§ **Task**
Would you please retype, exactly, the lines of the listing below between the line with "32: (133, 174, 0.86)" and the line with "51: (1001, 80, 3.38)", inclusive?

>>>

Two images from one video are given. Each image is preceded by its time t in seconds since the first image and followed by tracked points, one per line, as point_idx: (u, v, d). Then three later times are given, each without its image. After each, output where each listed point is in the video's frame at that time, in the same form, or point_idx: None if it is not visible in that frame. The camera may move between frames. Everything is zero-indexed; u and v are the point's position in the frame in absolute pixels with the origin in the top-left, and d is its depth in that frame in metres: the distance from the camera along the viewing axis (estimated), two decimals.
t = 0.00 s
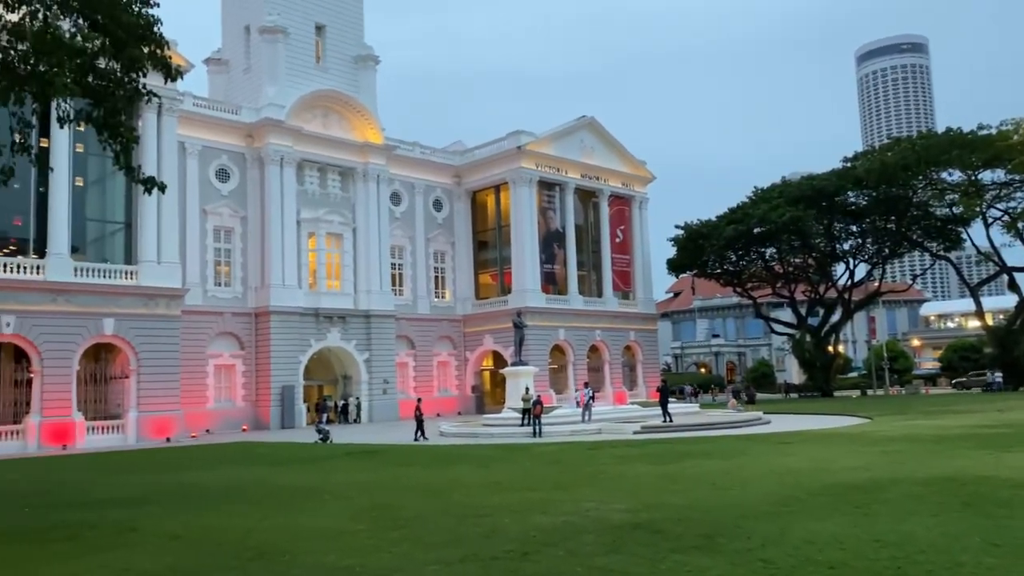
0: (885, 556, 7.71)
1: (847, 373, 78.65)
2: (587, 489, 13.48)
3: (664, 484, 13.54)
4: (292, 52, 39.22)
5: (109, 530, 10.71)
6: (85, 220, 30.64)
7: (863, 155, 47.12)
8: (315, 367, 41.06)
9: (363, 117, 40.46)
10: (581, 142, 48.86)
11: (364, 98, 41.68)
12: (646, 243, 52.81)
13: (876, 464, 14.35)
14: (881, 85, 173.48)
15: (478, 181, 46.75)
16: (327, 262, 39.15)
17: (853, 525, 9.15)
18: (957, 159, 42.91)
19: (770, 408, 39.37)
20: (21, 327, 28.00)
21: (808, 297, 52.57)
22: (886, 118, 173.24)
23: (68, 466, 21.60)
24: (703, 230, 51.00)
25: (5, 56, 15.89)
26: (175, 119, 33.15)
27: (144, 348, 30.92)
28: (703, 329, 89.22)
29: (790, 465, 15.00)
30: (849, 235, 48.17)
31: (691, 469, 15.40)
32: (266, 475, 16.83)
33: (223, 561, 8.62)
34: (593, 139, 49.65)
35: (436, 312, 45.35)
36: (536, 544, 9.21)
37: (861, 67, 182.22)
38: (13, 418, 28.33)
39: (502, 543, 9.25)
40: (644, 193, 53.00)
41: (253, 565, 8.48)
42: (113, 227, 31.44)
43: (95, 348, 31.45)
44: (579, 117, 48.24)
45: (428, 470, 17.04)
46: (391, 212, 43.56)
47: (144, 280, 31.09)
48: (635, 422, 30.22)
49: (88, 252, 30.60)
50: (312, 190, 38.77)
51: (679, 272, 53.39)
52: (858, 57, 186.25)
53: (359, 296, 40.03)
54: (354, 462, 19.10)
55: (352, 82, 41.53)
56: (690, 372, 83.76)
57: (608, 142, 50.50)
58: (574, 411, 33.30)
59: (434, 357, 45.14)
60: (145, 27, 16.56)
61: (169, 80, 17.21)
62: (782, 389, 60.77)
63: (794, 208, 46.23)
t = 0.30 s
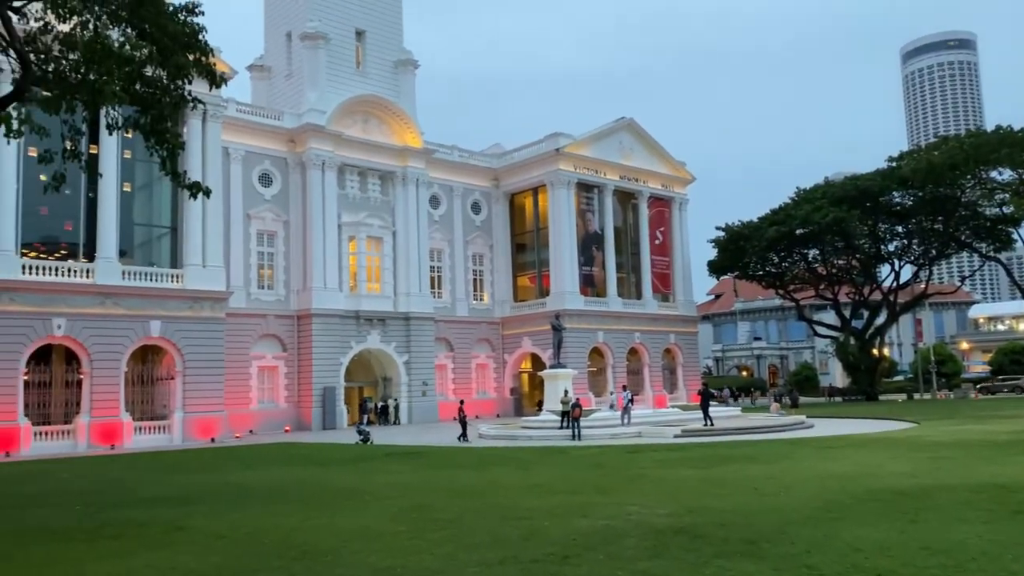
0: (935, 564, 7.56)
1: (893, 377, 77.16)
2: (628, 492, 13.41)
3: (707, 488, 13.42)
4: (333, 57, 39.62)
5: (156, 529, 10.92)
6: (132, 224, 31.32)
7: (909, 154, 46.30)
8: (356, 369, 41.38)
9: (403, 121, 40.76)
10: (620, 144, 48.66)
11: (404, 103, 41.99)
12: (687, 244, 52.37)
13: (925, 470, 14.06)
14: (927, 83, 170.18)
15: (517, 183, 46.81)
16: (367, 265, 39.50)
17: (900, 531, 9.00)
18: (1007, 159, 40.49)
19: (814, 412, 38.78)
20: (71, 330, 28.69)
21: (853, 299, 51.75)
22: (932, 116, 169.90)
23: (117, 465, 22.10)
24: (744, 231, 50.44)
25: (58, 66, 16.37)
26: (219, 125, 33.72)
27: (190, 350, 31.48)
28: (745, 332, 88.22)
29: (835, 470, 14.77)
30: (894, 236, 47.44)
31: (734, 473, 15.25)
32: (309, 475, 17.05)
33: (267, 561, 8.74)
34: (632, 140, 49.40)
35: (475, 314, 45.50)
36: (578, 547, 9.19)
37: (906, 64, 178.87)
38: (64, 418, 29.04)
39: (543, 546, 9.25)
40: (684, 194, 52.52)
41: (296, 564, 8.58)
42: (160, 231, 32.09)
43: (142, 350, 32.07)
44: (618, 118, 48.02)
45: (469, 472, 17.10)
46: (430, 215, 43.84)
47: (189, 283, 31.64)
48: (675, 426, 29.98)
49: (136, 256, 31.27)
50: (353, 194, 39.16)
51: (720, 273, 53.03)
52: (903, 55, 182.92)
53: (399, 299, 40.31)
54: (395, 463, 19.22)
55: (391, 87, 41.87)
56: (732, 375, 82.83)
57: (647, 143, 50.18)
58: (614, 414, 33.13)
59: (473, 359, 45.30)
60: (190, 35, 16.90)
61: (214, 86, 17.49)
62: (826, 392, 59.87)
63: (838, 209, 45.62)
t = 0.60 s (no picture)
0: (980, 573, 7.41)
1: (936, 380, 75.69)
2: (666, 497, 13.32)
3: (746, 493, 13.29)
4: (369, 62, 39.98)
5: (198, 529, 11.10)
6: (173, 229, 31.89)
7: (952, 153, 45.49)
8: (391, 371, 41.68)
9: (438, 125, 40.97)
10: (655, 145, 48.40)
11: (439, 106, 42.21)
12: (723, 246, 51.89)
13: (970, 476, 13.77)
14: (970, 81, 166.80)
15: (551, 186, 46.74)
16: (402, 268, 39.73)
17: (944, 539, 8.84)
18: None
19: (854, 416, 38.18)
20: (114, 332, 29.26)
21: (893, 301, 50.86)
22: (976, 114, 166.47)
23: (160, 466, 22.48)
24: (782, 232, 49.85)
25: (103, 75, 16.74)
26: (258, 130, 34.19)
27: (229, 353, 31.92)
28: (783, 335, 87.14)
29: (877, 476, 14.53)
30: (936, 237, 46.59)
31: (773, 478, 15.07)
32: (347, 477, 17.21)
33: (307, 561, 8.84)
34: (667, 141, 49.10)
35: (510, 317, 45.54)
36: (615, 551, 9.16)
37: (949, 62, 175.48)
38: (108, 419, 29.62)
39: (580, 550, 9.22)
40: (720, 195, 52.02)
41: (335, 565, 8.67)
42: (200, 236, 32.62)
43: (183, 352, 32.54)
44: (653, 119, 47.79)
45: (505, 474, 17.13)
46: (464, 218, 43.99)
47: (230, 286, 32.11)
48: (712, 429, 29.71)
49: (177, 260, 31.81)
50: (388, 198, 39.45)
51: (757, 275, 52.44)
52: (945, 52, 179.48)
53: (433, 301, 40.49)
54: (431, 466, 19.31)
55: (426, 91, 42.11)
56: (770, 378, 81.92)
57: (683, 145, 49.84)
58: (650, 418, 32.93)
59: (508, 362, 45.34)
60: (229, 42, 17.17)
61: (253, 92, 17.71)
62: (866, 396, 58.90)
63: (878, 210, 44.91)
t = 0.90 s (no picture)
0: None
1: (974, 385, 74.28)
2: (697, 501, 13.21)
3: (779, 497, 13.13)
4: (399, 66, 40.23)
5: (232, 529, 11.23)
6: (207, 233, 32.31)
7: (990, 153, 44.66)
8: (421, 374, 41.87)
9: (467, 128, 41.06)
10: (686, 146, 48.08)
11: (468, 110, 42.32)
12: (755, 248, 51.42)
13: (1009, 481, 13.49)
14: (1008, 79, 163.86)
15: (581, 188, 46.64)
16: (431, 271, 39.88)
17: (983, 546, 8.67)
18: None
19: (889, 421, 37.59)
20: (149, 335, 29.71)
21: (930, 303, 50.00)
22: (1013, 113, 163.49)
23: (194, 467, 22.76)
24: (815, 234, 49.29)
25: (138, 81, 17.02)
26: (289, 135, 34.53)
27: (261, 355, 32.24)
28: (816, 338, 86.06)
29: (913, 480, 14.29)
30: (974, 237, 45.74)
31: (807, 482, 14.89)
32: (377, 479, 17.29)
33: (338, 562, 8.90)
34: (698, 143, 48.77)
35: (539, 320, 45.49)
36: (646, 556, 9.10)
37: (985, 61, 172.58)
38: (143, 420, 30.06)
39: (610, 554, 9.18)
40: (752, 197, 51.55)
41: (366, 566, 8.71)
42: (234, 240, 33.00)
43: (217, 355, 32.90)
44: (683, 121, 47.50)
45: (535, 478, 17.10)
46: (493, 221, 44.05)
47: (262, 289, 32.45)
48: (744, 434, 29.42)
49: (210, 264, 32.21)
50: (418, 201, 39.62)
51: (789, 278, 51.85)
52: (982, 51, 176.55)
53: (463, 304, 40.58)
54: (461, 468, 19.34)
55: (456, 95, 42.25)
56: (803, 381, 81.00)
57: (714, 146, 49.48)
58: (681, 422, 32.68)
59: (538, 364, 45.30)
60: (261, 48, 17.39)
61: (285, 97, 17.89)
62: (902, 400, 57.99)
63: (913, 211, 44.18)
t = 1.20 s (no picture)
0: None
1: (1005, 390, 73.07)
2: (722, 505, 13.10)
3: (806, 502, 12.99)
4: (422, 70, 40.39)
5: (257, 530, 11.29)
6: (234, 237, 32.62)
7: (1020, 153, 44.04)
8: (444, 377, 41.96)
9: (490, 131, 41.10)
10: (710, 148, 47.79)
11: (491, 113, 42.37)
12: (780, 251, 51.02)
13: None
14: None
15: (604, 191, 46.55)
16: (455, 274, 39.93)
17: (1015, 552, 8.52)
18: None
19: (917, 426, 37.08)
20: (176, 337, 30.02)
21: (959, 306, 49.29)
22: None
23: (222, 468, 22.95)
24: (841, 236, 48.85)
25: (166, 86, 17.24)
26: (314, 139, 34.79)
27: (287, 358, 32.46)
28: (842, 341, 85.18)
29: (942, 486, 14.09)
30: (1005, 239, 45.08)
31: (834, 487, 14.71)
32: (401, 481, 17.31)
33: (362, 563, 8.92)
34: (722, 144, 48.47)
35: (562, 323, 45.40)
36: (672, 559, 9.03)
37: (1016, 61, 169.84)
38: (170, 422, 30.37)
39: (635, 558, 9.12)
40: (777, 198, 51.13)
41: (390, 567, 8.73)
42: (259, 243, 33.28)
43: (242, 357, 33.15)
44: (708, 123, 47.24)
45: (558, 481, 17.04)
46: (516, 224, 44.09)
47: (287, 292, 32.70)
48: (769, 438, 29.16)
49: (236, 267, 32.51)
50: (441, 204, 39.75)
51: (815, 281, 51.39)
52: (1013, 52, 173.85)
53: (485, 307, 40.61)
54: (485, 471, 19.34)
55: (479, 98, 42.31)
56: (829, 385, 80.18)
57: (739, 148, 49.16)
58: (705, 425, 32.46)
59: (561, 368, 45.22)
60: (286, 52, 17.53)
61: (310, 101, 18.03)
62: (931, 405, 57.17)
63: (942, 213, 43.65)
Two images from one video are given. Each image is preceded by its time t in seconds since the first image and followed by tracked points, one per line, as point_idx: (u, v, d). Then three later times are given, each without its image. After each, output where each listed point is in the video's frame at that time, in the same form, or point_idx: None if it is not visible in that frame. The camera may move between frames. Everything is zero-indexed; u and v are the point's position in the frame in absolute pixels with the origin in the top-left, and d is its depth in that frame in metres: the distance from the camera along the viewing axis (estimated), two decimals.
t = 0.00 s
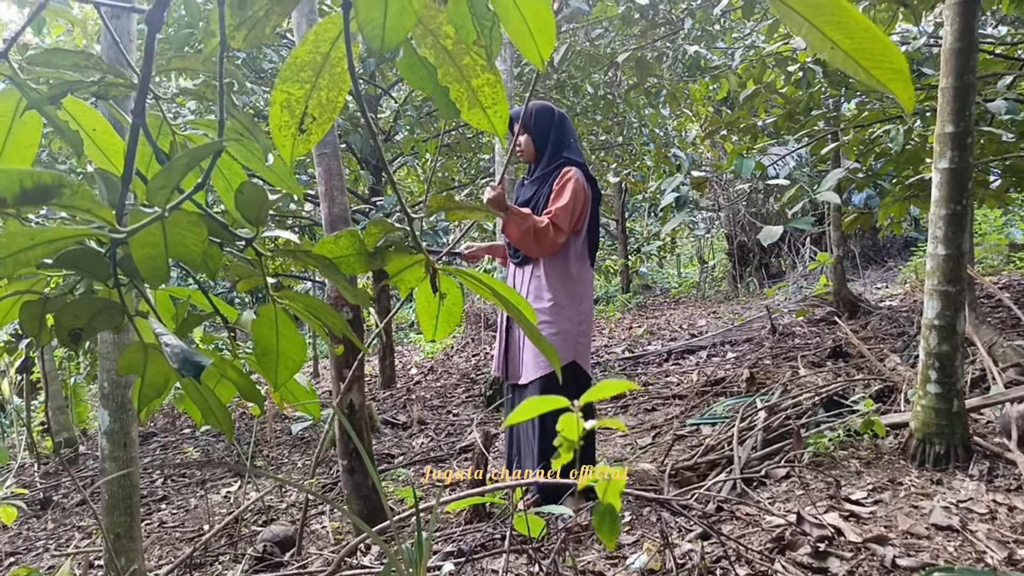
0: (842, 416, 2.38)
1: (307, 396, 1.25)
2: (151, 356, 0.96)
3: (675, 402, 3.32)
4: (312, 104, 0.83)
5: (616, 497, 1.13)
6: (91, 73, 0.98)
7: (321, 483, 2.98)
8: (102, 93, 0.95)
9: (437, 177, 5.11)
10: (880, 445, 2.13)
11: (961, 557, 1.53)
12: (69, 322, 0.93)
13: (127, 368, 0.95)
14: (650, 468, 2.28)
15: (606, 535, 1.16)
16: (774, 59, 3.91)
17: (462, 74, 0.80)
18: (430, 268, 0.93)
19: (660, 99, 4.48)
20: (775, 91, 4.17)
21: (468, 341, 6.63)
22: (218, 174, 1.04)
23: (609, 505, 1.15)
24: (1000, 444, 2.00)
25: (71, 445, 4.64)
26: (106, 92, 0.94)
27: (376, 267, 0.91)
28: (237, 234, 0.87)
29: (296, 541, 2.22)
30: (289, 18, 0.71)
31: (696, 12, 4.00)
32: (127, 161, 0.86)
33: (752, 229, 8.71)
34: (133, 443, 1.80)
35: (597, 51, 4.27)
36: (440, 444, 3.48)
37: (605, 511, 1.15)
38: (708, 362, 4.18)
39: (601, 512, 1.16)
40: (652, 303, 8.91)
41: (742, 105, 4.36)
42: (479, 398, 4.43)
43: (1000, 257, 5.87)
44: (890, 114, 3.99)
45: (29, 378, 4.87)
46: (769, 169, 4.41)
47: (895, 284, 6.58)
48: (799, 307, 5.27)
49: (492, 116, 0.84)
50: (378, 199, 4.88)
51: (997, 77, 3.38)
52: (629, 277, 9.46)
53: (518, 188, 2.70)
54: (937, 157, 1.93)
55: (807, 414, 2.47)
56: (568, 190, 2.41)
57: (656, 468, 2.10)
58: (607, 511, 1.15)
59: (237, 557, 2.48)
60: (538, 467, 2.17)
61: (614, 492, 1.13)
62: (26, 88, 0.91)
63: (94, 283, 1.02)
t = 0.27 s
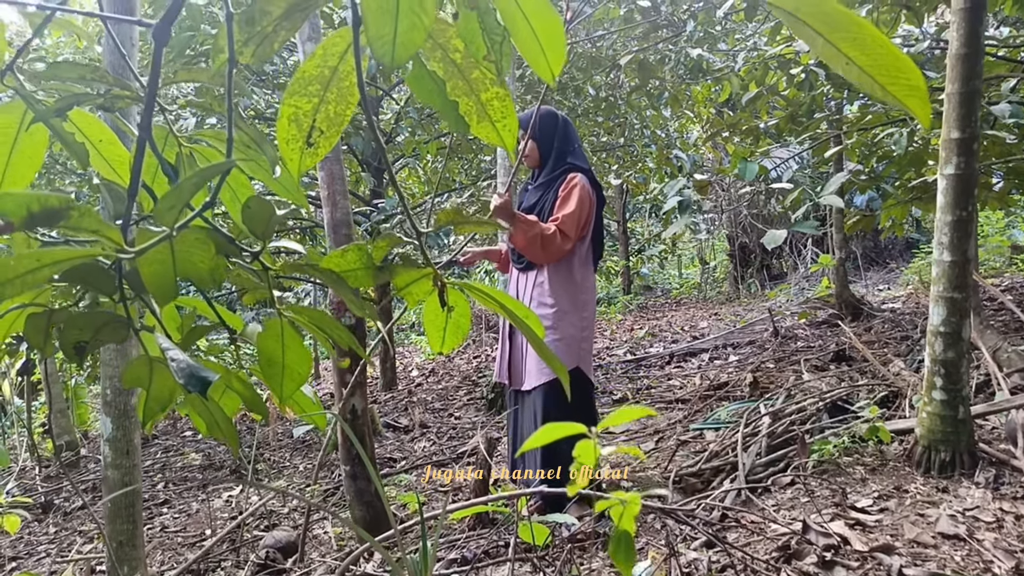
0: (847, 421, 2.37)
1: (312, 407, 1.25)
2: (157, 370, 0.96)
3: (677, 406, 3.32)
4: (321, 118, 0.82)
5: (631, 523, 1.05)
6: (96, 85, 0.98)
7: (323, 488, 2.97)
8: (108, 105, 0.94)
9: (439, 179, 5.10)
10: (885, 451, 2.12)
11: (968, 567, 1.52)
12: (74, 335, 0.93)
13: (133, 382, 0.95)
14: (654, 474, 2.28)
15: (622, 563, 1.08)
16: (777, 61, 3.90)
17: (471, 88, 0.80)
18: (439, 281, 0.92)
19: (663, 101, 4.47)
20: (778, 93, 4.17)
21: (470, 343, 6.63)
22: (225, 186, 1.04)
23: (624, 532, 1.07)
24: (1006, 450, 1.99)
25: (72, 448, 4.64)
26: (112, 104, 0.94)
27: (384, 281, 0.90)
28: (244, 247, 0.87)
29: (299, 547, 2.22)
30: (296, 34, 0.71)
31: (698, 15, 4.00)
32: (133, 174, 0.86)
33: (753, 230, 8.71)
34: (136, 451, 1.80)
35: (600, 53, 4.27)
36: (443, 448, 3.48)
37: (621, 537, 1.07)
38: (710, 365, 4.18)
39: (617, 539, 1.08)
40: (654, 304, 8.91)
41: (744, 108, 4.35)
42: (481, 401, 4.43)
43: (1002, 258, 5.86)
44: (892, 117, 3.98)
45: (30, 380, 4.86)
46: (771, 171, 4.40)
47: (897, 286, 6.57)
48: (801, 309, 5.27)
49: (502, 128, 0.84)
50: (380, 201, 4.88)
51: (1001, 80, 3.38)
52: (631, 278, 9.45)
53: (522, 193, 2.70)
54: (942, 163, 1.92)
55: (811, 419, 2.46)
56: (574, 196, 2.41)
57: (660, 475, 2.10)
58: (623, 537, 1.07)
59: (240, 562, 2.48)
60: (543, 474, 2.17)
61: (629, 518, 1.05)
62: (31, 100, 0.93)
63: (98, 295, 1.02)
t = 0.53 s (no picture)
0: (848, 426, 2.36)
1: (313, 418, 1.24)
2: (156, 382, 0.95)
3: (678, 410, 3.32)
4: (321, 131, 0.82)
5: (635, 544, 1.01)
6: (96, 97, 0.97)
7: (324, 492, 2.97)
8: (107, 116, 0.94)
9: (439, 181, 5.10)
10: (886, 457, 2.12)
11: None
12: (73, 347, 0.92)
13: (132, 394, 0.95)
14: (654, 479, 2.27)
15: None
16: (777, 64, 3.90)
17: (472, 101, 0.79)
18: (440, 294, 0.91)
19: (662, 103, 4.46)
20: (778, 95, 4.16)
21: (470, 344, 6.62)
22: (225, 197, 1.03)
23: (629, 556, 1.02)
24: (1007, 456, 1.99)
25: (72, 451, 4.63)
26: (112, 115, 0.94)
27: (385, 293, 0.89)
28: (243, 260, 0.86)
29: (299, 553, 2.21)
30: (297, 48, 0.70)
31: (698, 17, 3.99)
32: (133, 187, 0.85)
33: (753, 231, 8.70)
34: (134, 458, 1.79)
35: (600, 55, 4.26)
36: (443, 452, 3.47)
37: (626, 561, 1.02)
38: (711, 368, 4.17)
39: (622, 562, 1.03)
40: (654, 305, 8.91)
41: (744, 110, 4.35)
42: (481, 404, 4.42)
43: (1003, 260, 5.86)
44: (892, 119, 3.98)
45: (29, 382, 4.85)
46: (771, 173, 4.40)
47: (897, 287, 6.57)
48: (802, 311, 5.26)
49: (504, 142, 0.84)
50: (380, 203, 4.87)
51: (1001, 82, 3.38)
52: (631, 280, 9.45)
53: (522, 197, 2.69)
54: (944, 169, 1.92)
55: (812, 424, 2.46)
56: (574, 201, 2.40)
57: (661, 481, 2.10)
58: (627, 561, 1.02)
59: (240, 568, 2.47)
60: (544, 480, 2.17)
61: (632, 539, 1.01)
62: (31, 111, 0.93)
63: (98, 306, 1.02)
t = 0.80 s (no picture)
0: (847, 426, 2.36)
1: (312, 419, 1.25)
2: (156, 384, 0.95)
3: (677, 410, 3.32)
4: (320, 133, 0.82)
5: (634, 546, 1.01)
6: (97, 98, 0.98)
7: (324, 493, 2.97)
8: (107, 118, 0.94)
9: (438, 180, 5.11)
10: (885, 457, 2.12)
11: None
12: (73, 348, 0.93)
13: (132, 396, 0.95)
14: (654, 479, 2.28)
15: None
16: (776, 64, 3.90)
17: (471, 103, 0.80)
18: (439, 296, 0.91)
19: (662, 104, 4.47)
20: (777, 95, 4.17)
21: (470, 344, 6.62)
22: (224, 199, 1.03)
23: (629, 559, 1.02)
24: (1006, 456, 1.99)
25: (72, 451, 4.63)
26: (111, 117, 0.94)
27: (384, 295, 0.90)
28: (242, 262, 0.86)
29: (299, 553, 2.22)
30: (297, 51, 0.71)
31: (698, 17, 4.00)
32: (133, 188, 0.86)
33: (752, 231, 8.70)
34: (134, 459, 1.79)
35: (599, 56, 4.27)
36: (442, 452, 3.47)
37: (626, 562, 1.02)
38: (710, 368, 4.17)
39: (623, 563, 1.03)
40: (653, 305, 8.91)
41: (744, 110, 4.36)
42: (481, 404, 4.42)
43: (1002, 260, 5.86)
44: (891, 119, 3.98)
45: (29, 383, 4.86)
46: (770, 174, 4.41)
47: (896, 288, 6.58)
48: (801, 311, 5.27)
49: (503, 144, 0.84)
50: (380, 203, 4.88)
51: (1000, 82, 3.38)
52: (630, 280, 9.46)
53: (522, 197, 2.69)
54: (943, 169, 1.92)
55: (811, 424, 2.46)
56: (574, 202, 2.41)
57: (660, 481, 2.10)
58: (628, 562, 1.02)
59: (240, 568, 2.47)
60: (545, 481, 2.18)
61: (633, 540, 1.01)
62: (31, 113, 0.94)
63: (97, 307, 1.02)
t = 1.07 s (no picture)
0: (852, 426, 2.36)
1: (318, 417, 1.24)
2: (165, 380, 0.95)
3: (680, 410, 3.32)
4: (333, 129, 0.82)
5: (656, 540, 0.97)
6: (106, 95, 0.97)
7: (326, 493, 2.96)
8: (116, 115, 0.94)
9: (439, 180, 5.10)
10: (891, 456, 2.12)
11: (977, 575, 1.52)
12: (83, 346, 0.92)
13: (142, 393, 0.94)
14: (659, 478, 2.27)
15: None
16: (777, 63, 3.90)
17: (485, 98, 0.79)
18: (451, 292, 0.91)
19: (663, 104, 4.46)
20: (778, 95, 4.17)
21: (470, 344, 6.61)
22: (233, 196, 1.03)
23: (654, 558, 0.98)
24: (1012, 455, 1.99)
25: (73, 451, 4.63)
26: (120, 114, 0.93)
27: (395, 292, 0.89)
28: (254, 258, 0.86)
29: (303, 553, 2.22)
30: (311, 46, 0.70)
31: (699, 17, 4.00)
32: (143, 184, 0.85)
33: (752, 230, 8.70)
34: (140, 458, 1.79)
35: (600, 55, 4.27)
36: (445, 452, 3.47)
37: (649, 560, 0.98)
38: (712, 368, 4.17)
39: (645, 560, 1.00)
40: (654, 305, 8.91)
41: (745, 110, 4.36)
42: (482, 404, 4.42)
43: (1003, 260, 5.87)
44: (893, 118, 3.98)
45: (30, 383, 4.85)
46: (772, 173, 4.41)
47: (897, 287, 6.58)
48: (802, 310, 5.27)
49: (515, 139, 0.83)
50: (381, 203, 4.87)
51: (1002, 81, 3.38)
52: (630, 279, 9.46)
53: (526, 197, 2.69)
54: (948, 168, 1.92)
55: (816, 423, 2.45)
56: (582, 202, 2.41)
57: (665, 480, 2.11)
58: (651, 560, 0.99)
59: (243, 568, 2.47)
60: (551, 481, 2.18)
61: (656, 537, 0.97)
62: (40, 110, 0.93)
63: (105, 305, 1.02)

<<<

§ **Task solution**
32: (133, 174, 0.86)
33: (753, 230, 8.71)
34: (136, 451, 1.80)
35: (600, 53, 4.27)
36: (443, 448, 3.48)
37: (621, 537, 1.07)
38: (710, 365, 4.18)
39: (617, 539, 1.08)
40: (654, 304, 8.91)
41: (744, 108, 4.35)
42: (481, 401, 4.43)
43: (1002, 258, 5.86)
44: (892, 117, 3.98)
45: (30, 380, 4.86)
46: (771, 171, 4.40)
47: (897, 286, 6.57)
48: (801, 309, 5.27)
49: (502, 128, 0.84)
50: (380, 201, 4.88)
51: (1001, 80, 3.38)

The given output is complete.